Ogni famiglia infelicè lo è a modo suo, si sa e lo chiariva già il grande russo fin dall’incipit di Anna Karenina. Cosa dunque si potrebbe ancora aggiungere alla storia, singolare e plurale, della famiglia e della sua perenne crisi? Forse si potrebbe indagare ancora più a fondo come quell’infelicità sia il frutto velenoso della felicità di alcuni componenti di quello stesso nucleo. E come la difficoltà a riconoscersi e ritrovarsi proprio all’interno di essa ne definisca il grado di felicità e infelicità senza che la messa a fuoco di sé venga mai discussa. In un certo senso la famiglia è la sua stessa crisi, lo sa benissimo Leonardo G. Luccone che con il suo nuovo romanzo, Il figlio delle sorelle (Ponte alle Grazie, pp. 208, euro 16) che segue il monumentale La casa mangia le parole, dando forma a un dittico proprio sulla famiglia e le sue proiezioni che definisce la misura e l’ambizione di un autore capace di sperimentare con il più classico dei temi novecenteschi.

CON UNA RICOSTRUZIONE linguistica attenta agli stati psichici in continuo disequilibrio del protagonista, Luccone costruisce un immaginario psichedelico possibile (e non meno veritiero) del delirio famigliare nell’epoca contemporanea. Le incomprensioni e i dolori improvvisi, le cose sempre sapute, ma subito dimenticate, così come tutte le dinamiche che trasformano la vita famigliare in un intreccio di radici salde quanto stritolanti, divengono nel romanzo l’elemento fluorescente di una narrazione raffinata e mai scontata. La scomparsa per quindici anni del protagonista e voce narrante diviene il nodo attorno al quale costruire nella crisi una possibile via d’uscita. I temi ricorrenti sono quelli tipici della fluidità contemporanea, dei desideri difficili da chiarire (oltre che da esigere, anche legalmente) e di un tempo che vede ancora in Italia la famiglia come l’ancora utile per impedire ogni possibile fuga nel futuro.

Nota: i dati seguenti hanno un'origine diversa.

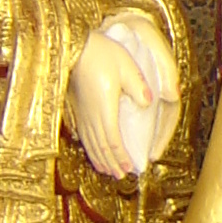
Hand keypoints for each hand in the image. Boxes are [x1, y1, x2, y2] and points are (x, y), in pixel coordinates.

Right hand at [68, 23, 180, 178]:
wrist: (73, 46)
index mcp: (104, 108)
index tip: (131, 168)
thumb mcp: (127, 66)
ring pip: (91, 143)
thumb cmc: (102, 53)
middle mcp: (91, 115)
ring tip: (109, 171)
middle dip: (113, 163)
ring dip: (101, 159)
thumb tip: (149, 103)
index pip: (113, 140)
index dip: (122, 156)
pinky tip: (93, 152)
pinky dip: (90, 148)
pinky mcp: (77, 108)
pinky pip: (84, 135)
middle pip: (101, 147)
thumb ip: (138, 86)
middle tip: (122, 176)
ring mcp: (82, 113)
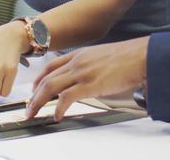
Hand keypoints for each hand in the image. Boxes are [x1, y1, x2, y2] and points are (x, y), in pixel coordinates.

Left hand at [26, 37, 148, 120]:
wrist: (141, 56)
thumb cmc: (128, 57)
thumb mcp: (102, 56)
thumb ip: (90, 64)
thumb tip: (88, 77)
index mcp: (80, 54)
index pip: (51, 66)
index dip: (39, 79)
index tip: (34, 89)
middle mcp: (77, 62)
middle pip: (46, 78)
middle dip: (34, 94)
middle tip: (29, 106)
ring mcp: (82, 72)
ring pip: (50, 87)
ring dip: (38, 102)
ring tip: (34, 113)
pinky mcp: (90, 85)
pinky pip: (66, 98)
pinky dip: (58, 108)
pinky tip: (57, 115)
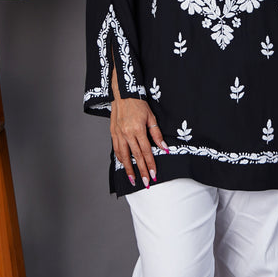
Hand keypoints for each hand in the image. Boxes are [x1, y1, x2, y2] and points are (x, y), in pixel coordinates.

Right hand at [110, 69, 167, 187]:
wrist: (123, 93)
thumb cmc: (139, 104)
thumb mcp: (151, 117)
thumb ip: (157, 134)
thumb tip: (164, 148)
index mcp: (137, 129)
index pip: (146, 151)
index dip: (150, 164)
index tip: (153, 175)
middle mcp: (127, 133)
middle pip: (135, 157)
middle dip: (141, 171)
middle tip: (145, 183)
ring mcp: (118, 134)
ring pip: (124, 155)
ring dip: (128, 168)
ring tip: (133, 179)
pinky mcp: (113, 132)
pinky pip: (117, 149)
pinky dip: (120, 158)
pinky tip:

LUCCONE coglie appieno come la crisi sia la soluzione e la famiglia lo strumento arcaico dentro cui si celano i peggiori istinti, non più tipici solo dell’organizzazione patriarcale, ma seppure con tutte le affinità del caso, della decadente, ma non debole istituzionalizzazione che pervade ogni ambito del nostro tempo anche sotto la lucida nomea di una tecnologia digitale che tutto scioglie e rende disponibile. Ed è così che il protagonista diviene tale quale elemento di crisi perenne. Lui padre di famiglia è l’asse che portante non può più essere. Luccone inserisce con estrema sensibilità in un contesto apparentemente confortevole (da un punto di vista narrativo) quale è il tema della famiglia, la crisi di un uomo che non vede più sgretolarsi il suo potere di cui ha fatto anche in maniera codarda a meno, ma la sua stessa identità che appare sempre priva di ogni significato. Il figlio delle sorelle indaga il passato scorgendo un futuro possibile per l’uomo, sia pure già sconfitto dalla Storia.